● **YOUR GOAL**:
A word-for-word transcription of all the data is required.

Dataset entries
#####

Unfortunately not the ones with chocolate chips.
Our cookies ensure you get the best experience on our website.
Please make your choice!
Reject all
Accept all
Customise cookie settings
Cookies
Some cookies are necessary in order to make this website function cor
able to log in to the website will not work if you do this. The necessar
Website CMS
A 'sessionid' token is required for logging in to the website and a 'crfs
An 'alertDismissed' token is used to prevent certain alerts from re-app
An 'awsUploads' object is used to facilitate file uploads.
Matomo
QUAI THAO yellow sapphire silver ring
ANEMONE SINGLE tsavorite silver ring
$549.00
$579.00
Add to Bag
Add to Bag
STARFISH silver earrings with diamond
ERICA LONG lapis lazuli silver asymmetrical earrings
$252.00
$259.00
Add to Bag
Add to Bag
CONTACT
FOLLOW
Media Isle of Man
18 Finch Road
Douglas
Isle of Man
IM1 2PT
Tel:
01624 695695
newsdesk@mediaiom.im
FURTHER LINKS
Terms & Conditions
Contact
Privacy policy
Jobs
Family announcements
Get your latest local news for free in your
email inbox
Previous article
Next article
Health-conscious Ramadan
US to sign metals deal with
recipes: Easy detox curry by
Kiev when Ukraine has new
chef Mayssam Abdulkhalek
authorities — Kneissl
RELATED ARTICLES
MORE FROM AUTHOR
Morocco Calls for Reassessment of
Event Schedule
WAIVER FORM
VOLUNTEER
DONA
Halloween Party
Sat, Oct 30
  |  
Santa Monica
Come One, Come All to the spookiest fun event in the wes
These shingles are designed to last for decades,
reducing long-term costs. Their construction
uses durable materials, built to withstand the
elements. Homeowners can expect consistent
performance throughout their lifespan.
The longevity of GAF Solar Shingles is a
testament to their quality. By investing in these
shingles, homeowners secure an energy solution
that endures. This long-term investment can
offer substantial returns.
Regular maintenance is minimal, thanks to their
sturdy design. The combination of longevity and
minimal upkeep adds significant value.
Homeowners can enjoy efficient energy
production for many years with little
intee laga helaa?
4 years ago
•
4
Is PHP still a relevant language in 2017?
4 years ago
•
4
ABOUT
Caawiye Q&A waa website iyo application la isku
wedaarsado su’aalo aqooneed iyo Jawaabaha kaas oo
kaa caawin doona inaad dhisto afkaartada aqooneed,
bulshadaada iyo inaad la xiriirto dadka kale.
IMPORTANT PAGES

#####

● **TASK SOLUTION**:
Unfortunately not the ones with chocolate chips.
Our cookies ensure you get the best experience on our website.
Please make your choice!
Reject all
Accept all
Customise cookie settings
Cookies
Some cookies are necessary in order to make this website function cor
able to log in to the website will not work if you do this. The necessar
Website CMS
A 'sessionid' token is required for logging in to the website and a 'crfs
An 'alertDismissed' token is used to prevent certain alerts from re-app
An 'awsUploads' object is used to facilitate file uploads.
Matomo
QUAI THAO yellow sapphire silver ring
ANEMONE SINGLE tsavorite silver ring
$549.00
$579.00
Add to Bag
Add to Bag
STARFISH silver earrings with diamond
ERICA LONG lapis lazuli silver asymmetrical earrings
$252.00
$259.00
Add to Bag
Add to Bag
CONTACT
FOLLOW
Media Isle of Man
18 Finch Road
Douglas
Isle of Man
IM1 2PT
Tel:
01624 695695
newsdesk@mediaiom.im
FURTHER LINKS
Terms & Conditions
Contact
Privacy policy
Jobs
Family announcements
Get your latest local news for free in your
email inbox
Previous article
Next article
Health-conscious Ramadan
US to sign metals deal with
recipes: Easy detox curry by
Kiev when Ukraine has new
chef Mayssam Abdulkhalek
authorities — Kneissl
RELATED ARTICLES
MORE FROM AUTHOR
Morocco Calls for Reassessment of
Event Schedule
WAIVER FORM
VOLUNTEER
DONA
Halloween Party
Sat, Oct 30
  |  
Santa Monica
Come One, Come All to the spookiest fun event in the wes
These shingles are designed to last for decades,
reducing long-term costs. Their construction
uses durable materials, built to withstand the
elements. Homeowners can expect consistent
performance throughout their lifespan.
The longevity of GAF Solar Shingles is a
testament to their quality. By investing in these
shingles, homeowners secure an energy solution
that endures. This long-term investment can
offer substantial returns.
Regular maintenance is minimal, thanks to their
sturdy design. The combination of longevity and
minimal upkeep adds significant value.
Homeowners can enjoy efficient energy
production for many years with little
intee laga helaa?
4 years ago
•
4
Is PHP still a relevant language in 2017?
4 years ago
•
4
ABOUT
Caawiye Q&A waa website iyo application la isku
wedaarsado su’aalo aqooneed iyo Jawaabaha kaas oo
kaa caawin doona inaad dhisto afkaartada aqooneed,
bulshadaada iyo inaad la xiriirto dadka kale.
IMPORTANT PAGES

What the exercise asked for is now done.